ASSIGNMENT: Retype only the lines from the top of the records to the line with "Sermon and prayers", including that line but none of the pictures.

:: EXERCISE DATA ::

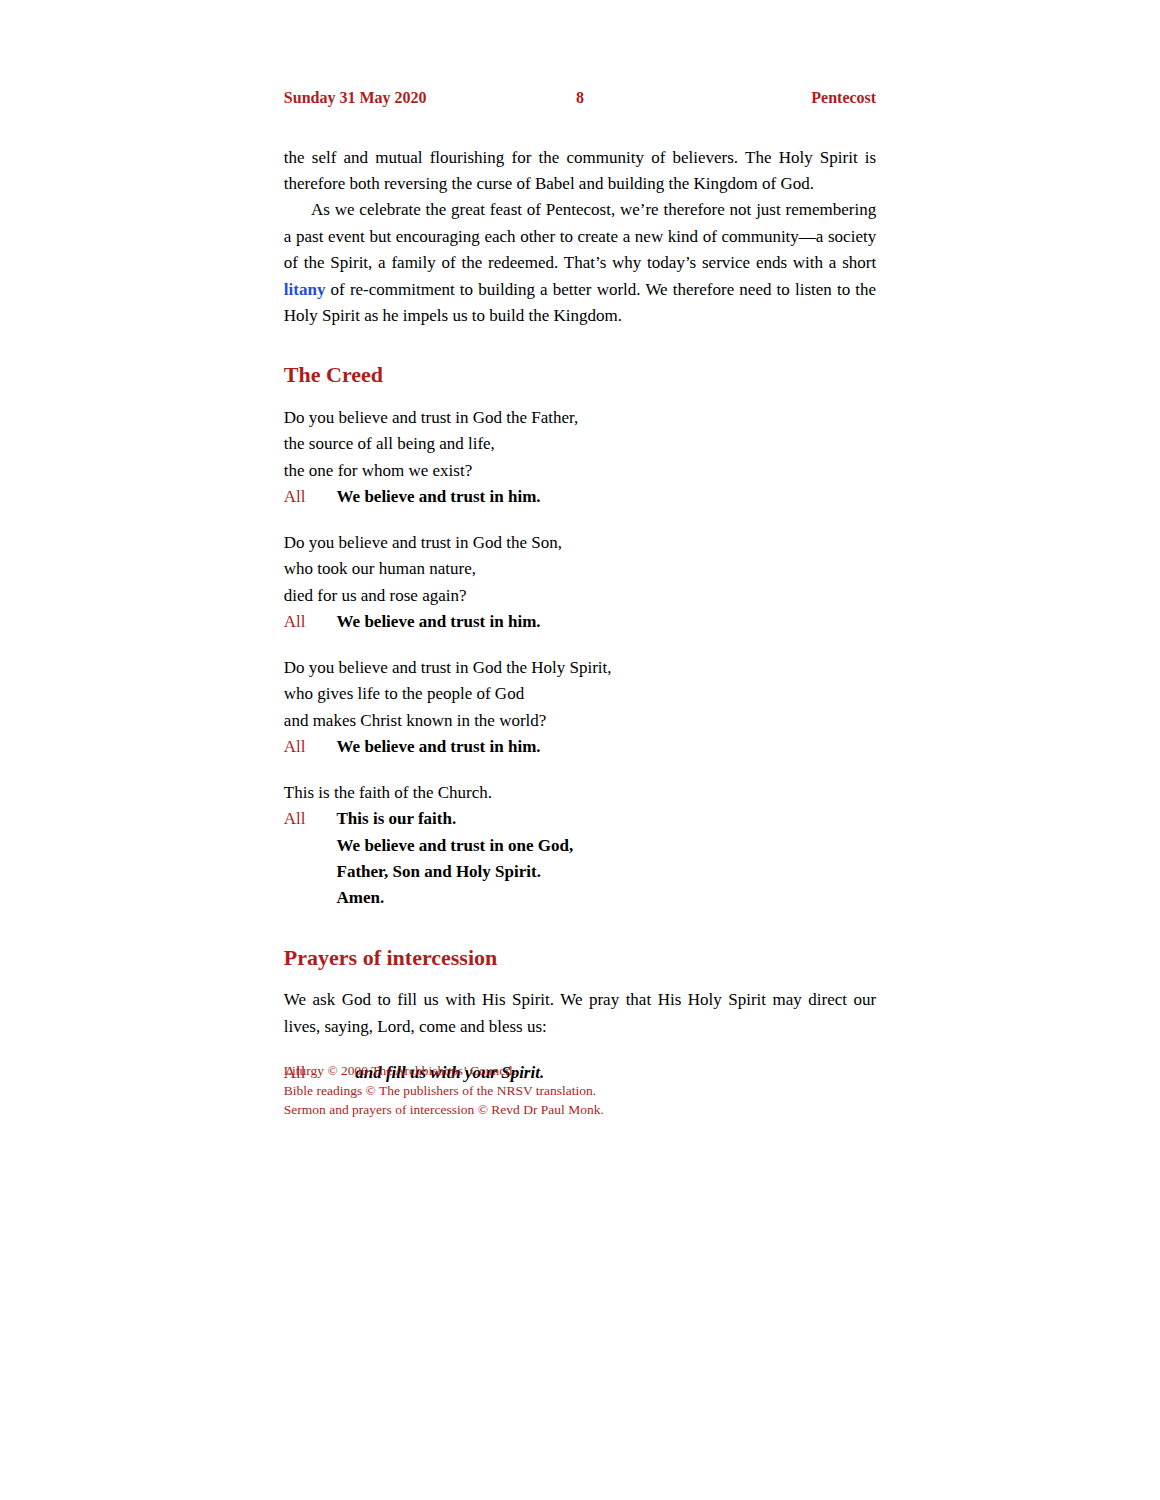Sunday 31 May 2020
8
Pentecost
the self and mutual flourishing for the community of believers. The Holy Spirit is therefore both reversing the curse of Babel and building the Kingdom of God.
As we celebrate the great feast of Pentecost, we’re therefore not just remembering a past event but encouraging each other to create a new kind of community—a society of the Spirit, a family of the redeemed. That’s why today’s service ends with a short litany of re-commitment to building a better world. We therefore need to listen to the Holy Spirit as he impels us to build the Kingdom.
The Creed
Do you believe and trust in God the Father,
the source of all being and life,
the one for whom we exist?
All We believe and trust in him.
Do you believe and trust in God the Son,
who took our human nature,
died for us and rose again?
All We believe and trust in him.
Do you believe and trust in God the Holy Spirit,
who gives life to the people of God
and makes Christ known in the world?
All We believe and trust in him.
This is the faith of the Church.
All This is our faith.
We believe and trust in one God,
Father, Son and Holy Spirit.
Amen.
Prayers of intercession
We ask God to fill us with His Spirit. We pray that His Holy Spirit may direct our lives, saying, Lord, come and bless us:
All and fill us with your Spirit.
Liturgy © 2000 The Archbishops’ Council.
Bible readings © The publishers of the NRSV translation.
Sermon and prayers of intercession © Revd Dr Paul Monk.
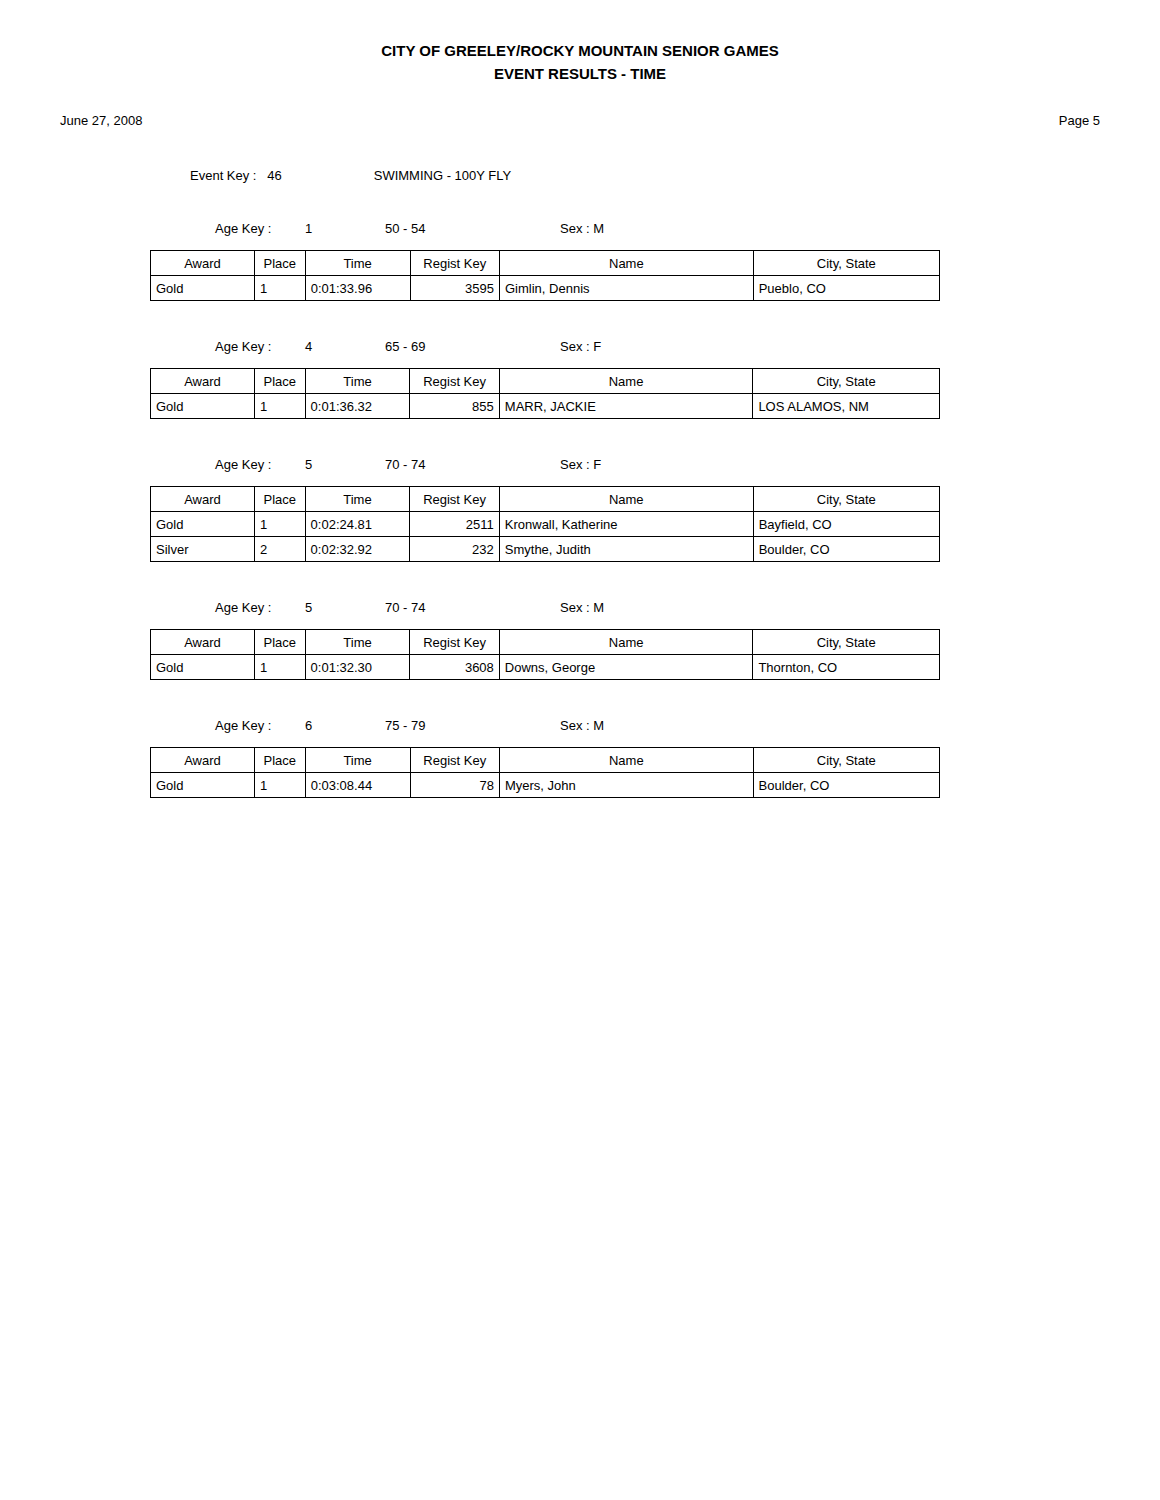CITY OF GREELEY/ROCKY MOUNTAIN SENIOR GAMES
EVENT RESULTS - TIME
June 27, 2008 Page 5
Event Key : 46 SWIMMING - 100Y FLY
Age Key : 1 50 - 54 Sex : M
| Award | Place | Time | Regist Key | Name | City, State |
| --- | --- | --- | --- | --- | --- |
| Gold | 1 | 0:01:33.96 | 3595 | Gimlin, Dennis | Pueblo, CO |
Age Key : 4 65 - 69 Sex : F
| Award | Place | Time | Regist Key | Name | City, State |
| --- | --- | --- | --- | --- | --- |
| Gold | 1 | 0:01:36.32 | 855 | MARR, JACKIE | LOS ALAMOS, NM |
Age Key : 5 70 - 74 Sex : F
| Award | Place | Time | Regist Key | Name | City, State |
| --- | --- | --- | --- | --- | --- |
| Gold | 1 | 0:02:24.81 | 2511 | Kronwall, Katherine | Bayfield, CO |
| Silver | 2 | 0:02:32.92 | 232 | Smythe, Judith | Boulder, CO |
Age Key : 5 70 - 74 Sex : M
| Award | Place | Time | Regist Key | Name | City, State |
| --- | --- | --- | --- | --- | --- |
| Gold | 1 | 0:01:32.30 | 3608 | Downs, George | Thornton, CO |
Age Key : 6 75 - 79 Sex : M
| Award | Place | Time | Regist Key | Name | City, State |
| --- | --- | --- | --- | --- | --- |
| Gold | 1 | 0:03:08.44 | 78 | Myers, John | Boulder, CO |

:::

EXERCISE ANSWER:
Sunday 31 May 2020
8
Pentecost
the self and mutual flourishing for the community of believers. The Holy Spirit is therefore both reversing the curse of Babel and building the Kingdom of God.
As we celebrate the great feast of Pentecost, we’re therefore not just remembering a past event but encouraging each other to create a new kind of community—a society of the Spirit, a family of the redeemed. That’s why today’s service ends with a short litany of re-commitment to building a better world. We therefore need to listen to the Holy Spirit as he impels us to build the Kingdom.
The Creed
Do you believe and trust in God the Father,
the source of all being and life,
the one for whom we exist?
All We believe and trust in him.
Do you believe and trust in God the Son,
who took our human nature,
died for us and rose again?
All We believe and trust in him.
Do you believe and trust in God the Holy Spirit,
who gives life to the people of God
and makes Christ known in the world?
All We believe and trust in him.
This is the faith of the Church.
All This is our faith.
We believe and trust in one God,
Father, Son and Holy Spirit.
Amen.
Prayers of intercession
We ask God to fill us with His Spirit. We pray that His Holy Spirit may direct our lives, saying, Lord, come and bless us:
All and fill us with your Spirit.
Liturgy © 2000 The Archbishops’ Council.
Bible readings © The publishers of the NRSV translation.
Sermon and prayers of intercession © Revd Dr Paul Monk.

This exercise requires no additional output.